3. The middlemen– not because they are somewhere between the two categories I enlisted above, but more due to the pseudo-knowledgeable expert advice they are so free to divest themselves off. Men of such kinds think not when they exercise. They look. They soak in their relative advantage over the less fortunate ones and miss not a chance to demonstrate their prowess. They lie in the thickest the slimiest the stupidest bracket. But one you would like to inhabit save some particular idisyncrasies and some other individual ideologies.

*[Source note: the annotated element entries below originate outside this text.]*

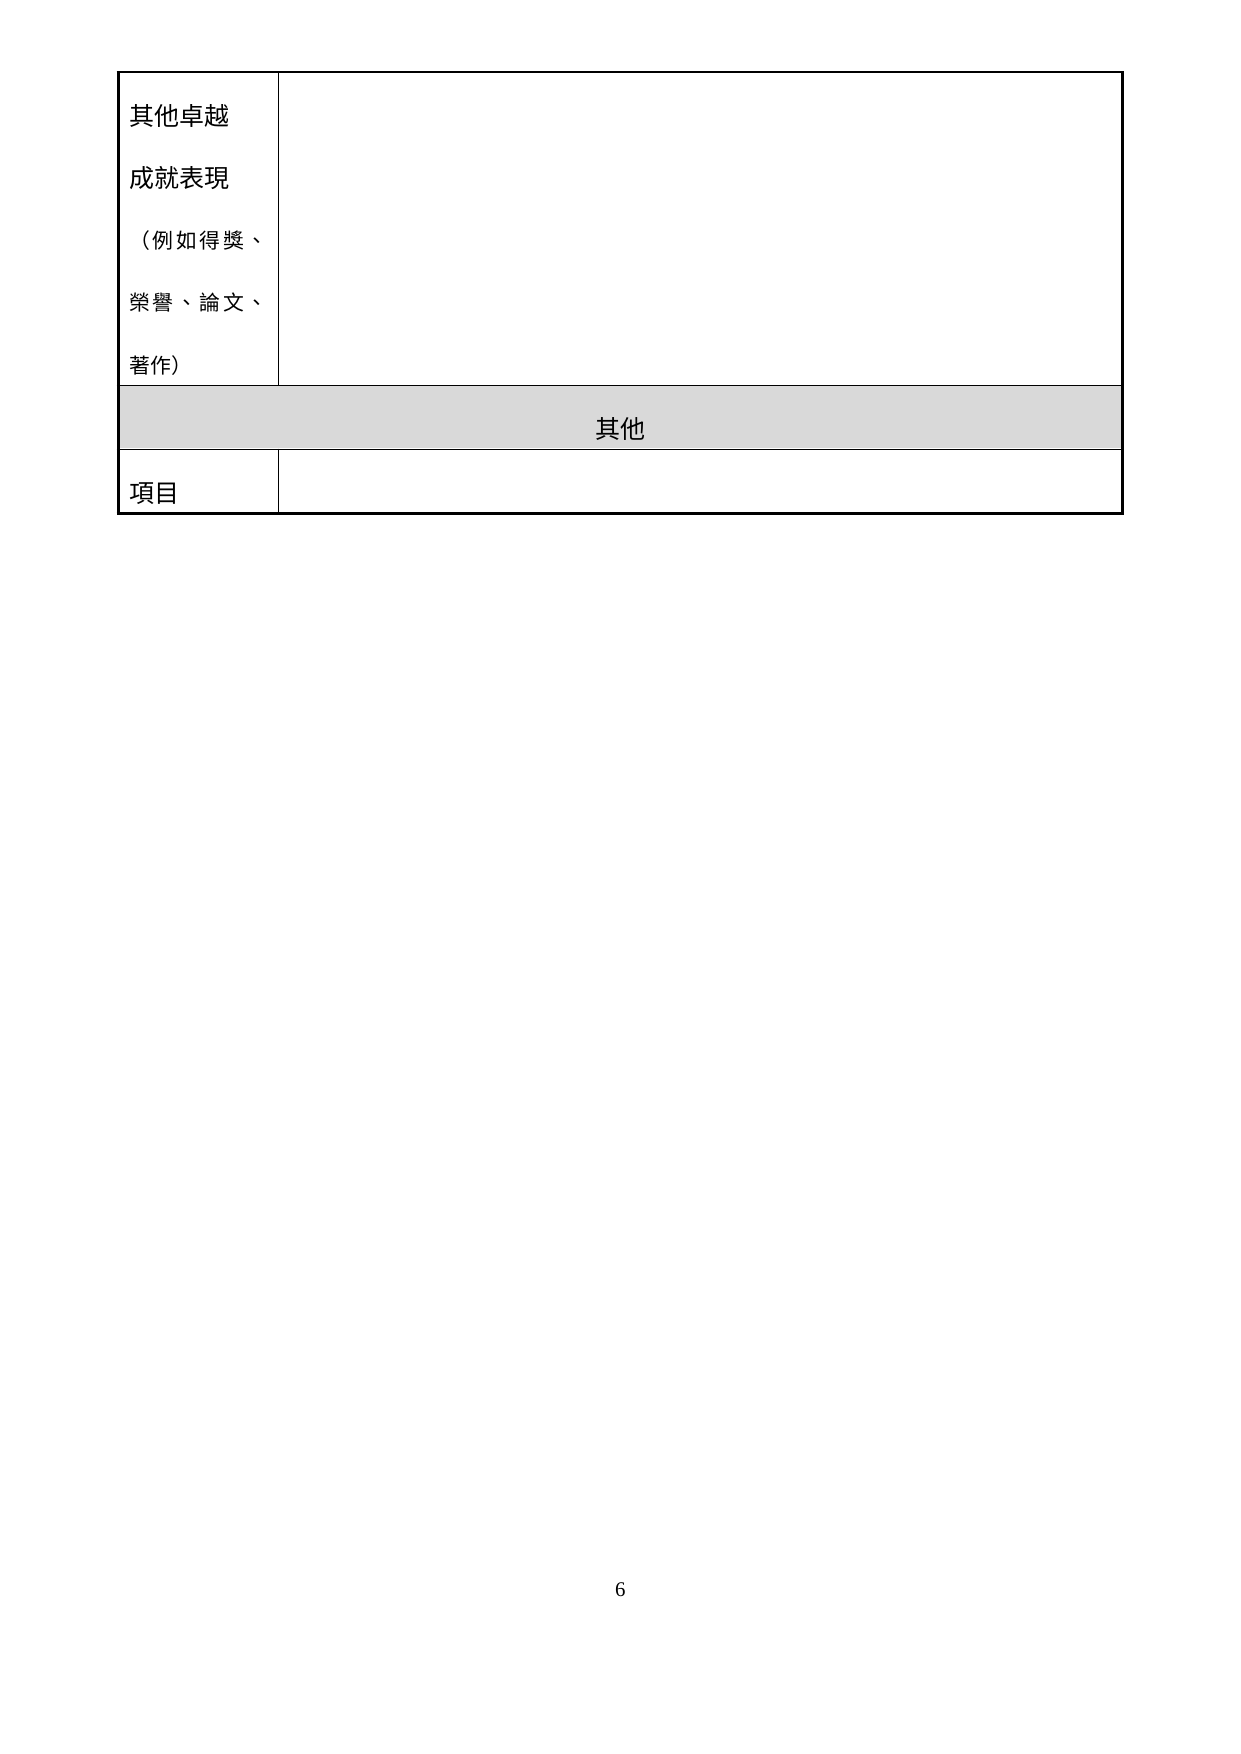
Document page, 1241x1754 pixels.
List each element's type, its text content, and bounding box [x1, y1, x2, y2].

table_cell 其他卓越 成就表現 （例如得獎、榮譽、論文、著作） [120, 73, 278, 385]
table_cell [279, 450, 1121, 512]
table_cell [279, 73, 1121, 385]
table_cell 項目 [120, 450, 278, 512]
table_cell 其他 [120, 386, 1121, 448]
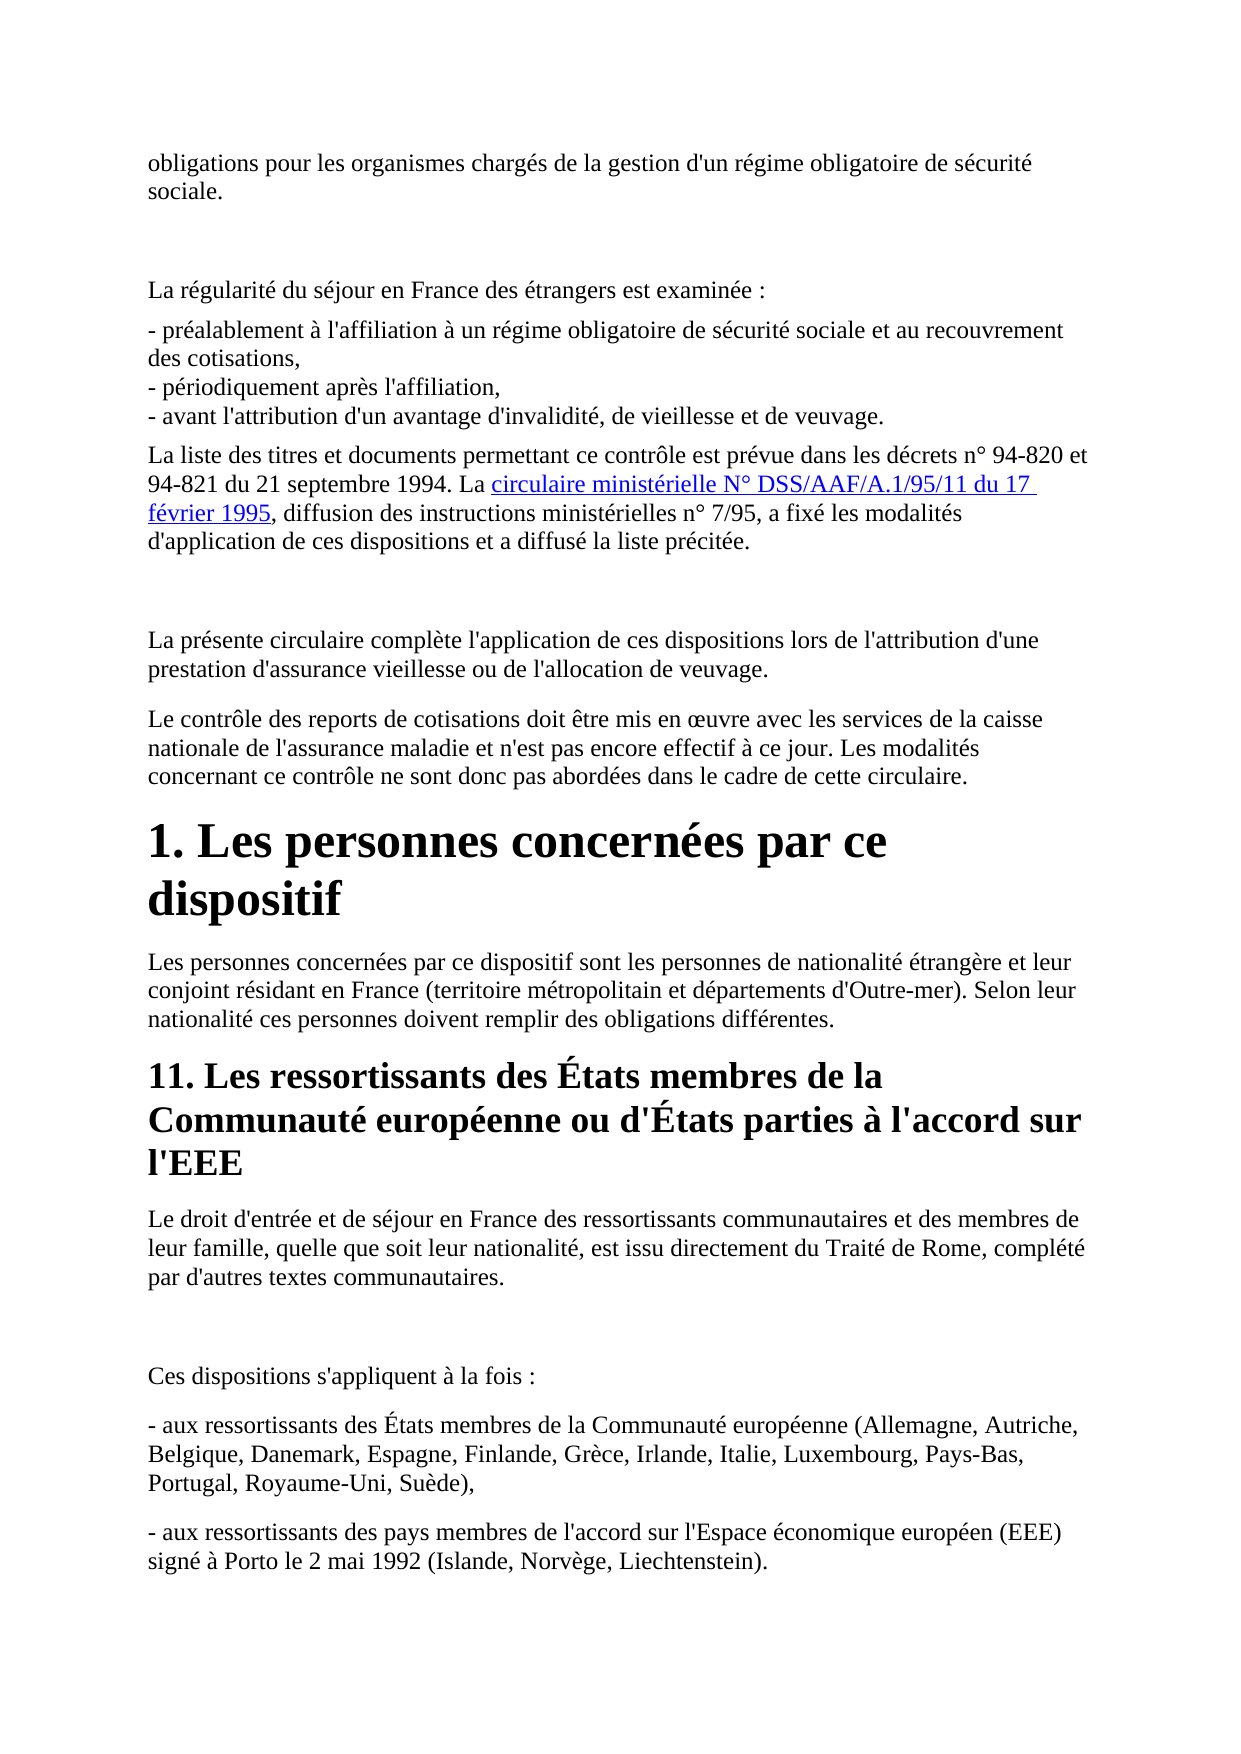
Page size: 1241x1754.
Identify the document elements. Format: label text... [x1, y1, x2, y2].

text - avant l'attribution d'un avantage d'invalidité, de vieillesse et de veuvage. [148, 401, 1093, 430]
text - aux ressortissants des États membres de la Communauté européenne (Allemagne, Autriche, Belgique, Danemark, Espagne, Finlande, Grèce, Irlande, Italie, Luxembourg, Pays-Bas, Portugal, Royaume-Uni, Suède), [148, 1410, 1093, 1497]
text obligations pour les organismes chargés de la gestion d'un régime obligatoire de sécurité sociale. [148, 148, 1093, 205]
text - aux ressortissants des pays membres de l'accord sur l'Espace économique européen (EEE) signé à Porto le 2 mai 1992 (Islande, Norvège, Liechtenstein). [148, 1517, 1093, 1575]
text Ces dispositions s'appliquent à la fois : [148, 1361, 1093, 1389]
text La régularité du séjour en France des étrangers est examinée : [148, 276, 1093, 304]
text Le contrôle des reports de cotisations doit être mis en œuvre avec les services de la caisse nationale de l'assurance maladie et n'est pas encore effectif à ce jour. Les modalités concernant ce contrôle ne sont donc pas abordées dans le cadre de cette circulaire. [148, 704, 1093, 790]
text 11. Les ressortissants des États membres de la Communauté européenne ou d'États parties à l'accord sur l'EEE [148, 1054, 1093, 1183]
text La liste des titres et documents permettant ce contrôle est prévue dans les décrets n° 94-820 et 94-821 du 21 septembre 1994. La circulaire ministérielle N° DSS/AAF/A.1/95/11 du 17 février 1995, diffusion des instructions ministérielles n° 7/95, a fixé les modalités d'application de ces dispositions et a diffusé la liste précitée. [148, 440, 1093, 555]
text - périodiquement après l'affiliation, [148, 372, 1093, 401]
text La présente circulaire complète l'application de ces dispositions lors de l'attribution d'une prestation d'assurance vieillesse ou de l'allocation de veuvage. [148, 626, 1093, 683]
text - préalablement à l'affiliation à un régime obligatoire de sécurité sociale et au recouvrement des cotisations, [148, 315, 1093, 372]
text 1. Les personnes concernées par ce dispositif [148, 811, 1093, 926]
text Le droit d'entrée et de séjour en France des ressortissants communautaires et des membres de leur famille, quelle que soit leur nationalité, est issu directement du Traité de Rome, complété par d'autres textes communautaires. [148, 1204, 1093, 1290]
text Les personnes concernées par ce dispositif sont les personnes de nationalité étrangère et leur conjoint résidant en France (territoire métropolitain et départements d'Outre-mer). Selon leur nationalité ces personnes doivent remplir des obligations différentes. [148, 947, 1093, 1033]
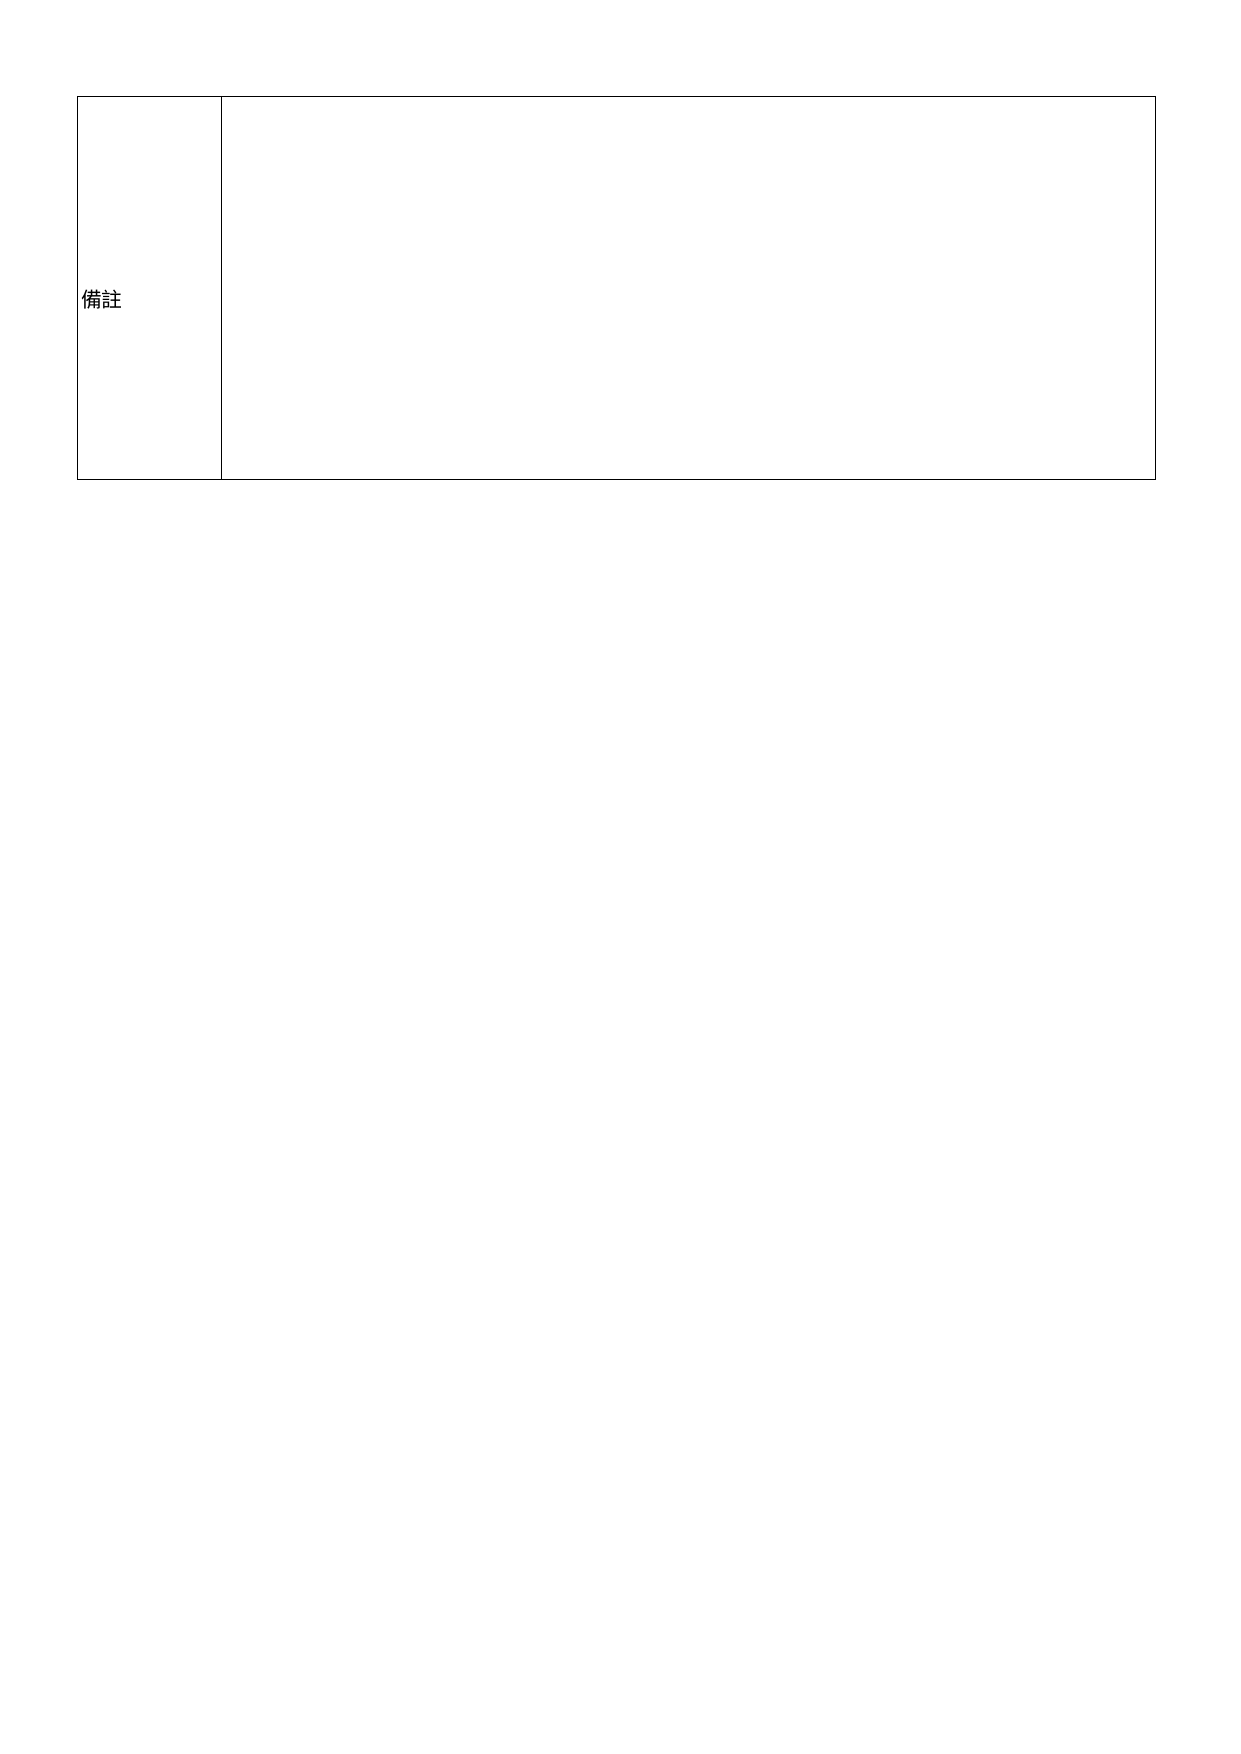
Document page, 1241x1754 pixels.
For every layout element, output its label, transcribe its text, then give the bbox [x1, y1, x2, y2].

table_cell 備註 [78, 97, 221, 478]
table_cell [222, 97, 1155, 478]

4. The cougars-let us now swap the genders. In uni-sex gyms, which are the most common of all, there are those ladies who, in their forties or maybe fifties have decided to give shape a shot. They are one of the most enthusiastic of all ( within their sex ofcourse), probably the weirdest of all, possibly the most careless of their lot and evidently the smallest ( in terms of count) of all. Their work hours are flexible and so are their exercising shifts. While their inability to shift within the machines is limited, which gifts them some brownie points, their immobility when it comes to the treadmill is a source of constant headache however. The gyrating posteriors and the flowing dresses notwithstanding, they take ages to complete their turn, contribute the most to the sounds of the gym ( leaving aside the amplifiers blasting Micheal Jackson or pitbull ofcourse) and extract the least from the monthly fees they dole out to the hefty gym manager. They most likely pare their hours at the gym with the dining hours post-it and emerge unscathed from the whole wetting turmoil.

5. The ogled ones– they are the prize possessions in a gym. If the managers had their way, a new scape-goat would most likely be treated with a lineup of all such dwellers rather than a demonstration of the myriad machines that dot the wooden flooring. Looking at them, apart from a visual delight is, at the same time, a source of constant befuddlement. You wonder ( though you are thankful) why such species call upon the white stinking-wet-overused-gyrating- monotonous machines. If you are a girl you imagine yourself in their position and speculate what better use ‘ you’ would have put this ‘ gym time’ to. If you are a guy, you would be in no position to even think.

6. Thelean’ers– the mirror image of the first species in this list, there name alternate between the lightweights and the ‘lean’ers. Not because they lean or anything, more because of their lean’ness’. For the dwellers of species 1 such kind evoke the same sentiments as the girls in species 5 evoke in their brethren.

7. The Us: last and certainly not the least this is the world we inhabit. Us, the fortunate ones for some and not so much for others. Us, who alternate their days, rejig their schedules, forget their instructor’s names, mark their attendance in an effort towards accountancy. Us, the ones with the perennial sense of guilt, the half- hearted efforts, the random thoughts and the ones on the periphery who, like the lurkers,lurk, only, with a different face each time and with significantly more time to dwell on the state of affairs in a gym, the kind of members and their traits, the few selected machines they are authorised to lay their hands on. Us, the ones who run. On the treadmill, away from the lurkers, away from the zealot instructor, away from their guilt, away from the cougars, towards the ogled ones, away from discipline, away from the crunches, away from the dumb- bells ( it’s not for nothing they are called dumb, afterall) and finally, away from the gym itself.



  1. Wow, you really can think soo much while running on the treadmill…and i dont understand these leaners??